Extracted page text data:
Content starts

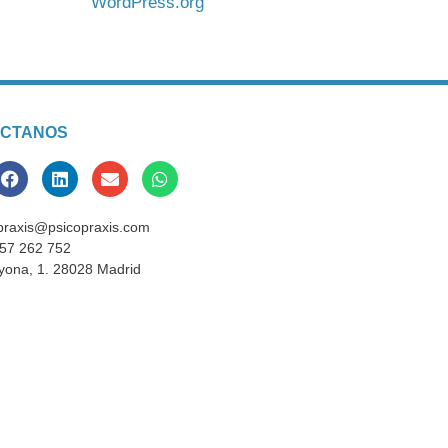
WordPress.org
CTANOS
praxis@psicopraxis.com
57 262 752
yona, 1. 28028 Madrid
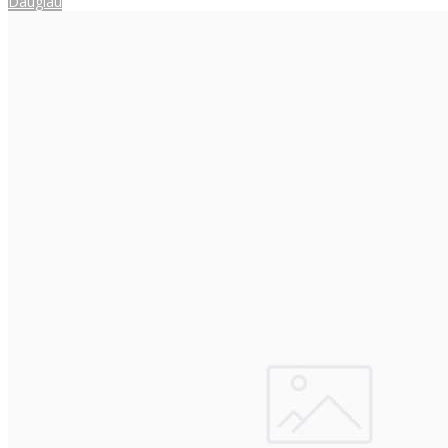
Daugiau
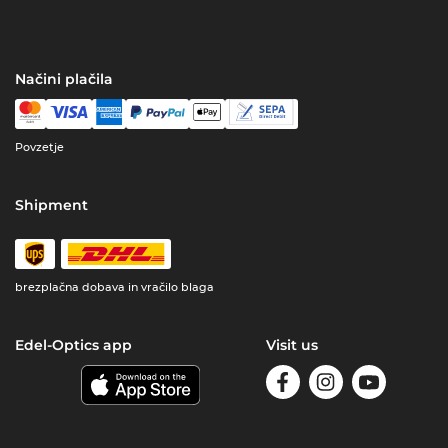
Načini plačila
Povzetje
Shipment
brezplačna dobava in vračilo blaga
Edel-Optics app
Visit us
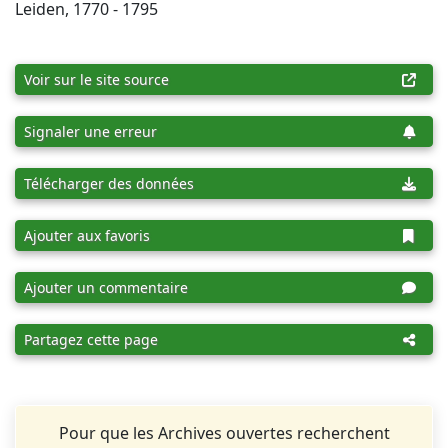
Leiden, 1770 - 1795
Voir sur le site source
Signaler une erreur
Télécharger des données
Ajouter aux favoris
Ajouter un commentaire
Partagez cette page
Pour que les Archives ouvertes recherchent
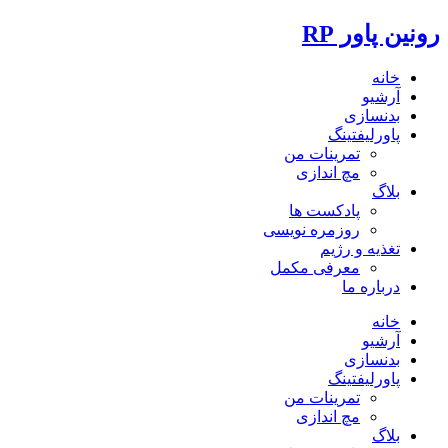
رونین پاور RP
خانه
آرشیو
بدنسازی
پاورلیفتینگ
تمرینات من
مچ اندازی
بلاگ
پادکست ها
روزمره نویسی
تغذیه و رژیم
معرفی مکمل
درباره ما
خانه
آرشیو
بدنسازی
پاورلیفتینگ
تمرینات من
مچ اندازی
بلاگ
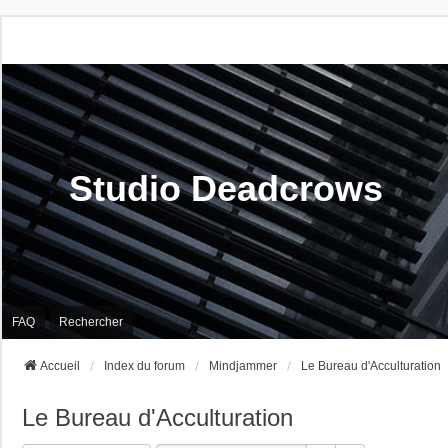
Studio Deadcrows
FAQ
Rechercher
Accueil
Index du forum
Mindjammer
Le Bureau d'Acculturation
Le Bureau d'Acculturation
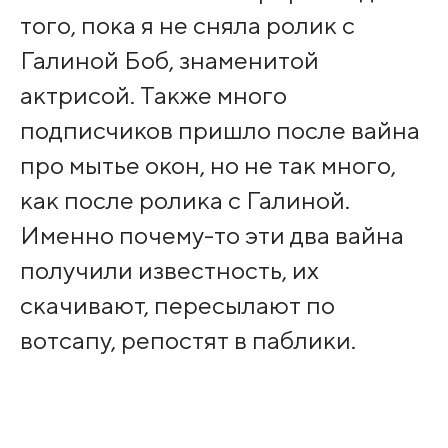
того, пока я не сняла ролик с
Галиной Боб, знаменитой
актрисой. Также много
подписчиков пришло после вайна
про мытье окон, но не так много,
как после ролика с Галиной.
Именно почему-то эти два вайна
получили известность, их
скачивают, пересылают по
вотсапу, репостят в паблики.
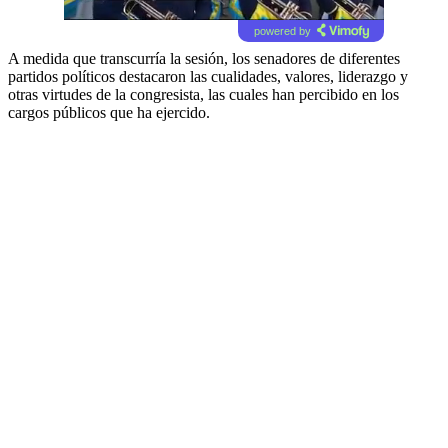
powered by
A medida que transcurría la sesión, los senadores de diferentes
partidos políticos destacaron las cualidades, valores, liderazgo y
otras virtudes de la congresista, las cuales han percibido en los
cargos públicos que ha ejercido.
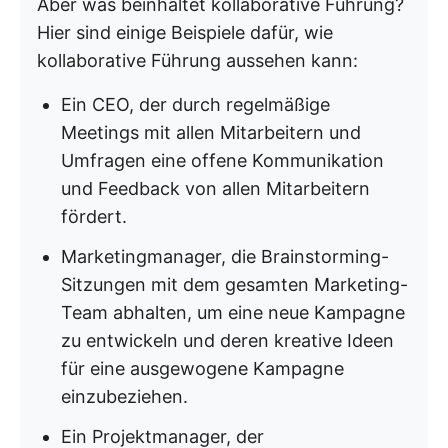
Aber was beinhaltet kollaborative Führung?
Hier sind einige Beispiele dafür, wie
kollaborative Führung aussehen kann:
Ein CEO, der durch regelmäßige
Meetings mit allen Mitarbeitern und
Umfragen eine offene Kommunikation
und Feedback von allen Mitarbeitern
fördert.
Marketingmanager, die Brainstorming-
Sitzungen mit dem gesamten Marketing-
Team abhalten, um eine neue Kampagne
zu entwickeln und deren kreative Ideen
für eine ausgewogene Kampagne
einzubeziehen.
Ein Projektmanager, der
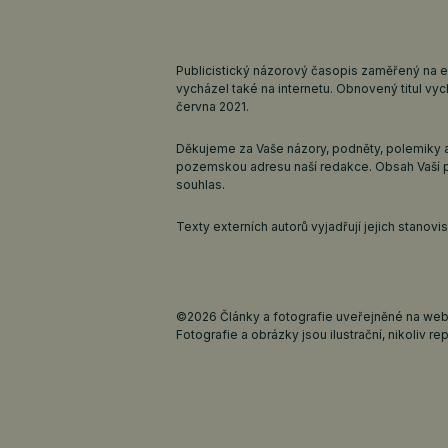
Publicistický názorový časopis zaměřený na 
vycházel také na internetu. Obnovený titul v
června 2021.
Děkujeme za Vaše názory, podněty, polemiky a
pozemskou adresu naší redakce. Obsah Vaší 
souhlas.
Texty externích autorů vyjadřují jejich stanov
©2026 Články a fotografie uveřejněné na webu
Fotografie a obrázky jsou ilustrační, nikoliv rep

Content ends

Job item →
Pull out every line in the entries above that contains the word "kollaborative", matching case exactly.

Answer for the task →
Aber was beinhaltet kollaborative Führung?
kollaborative Führung aussehen kann:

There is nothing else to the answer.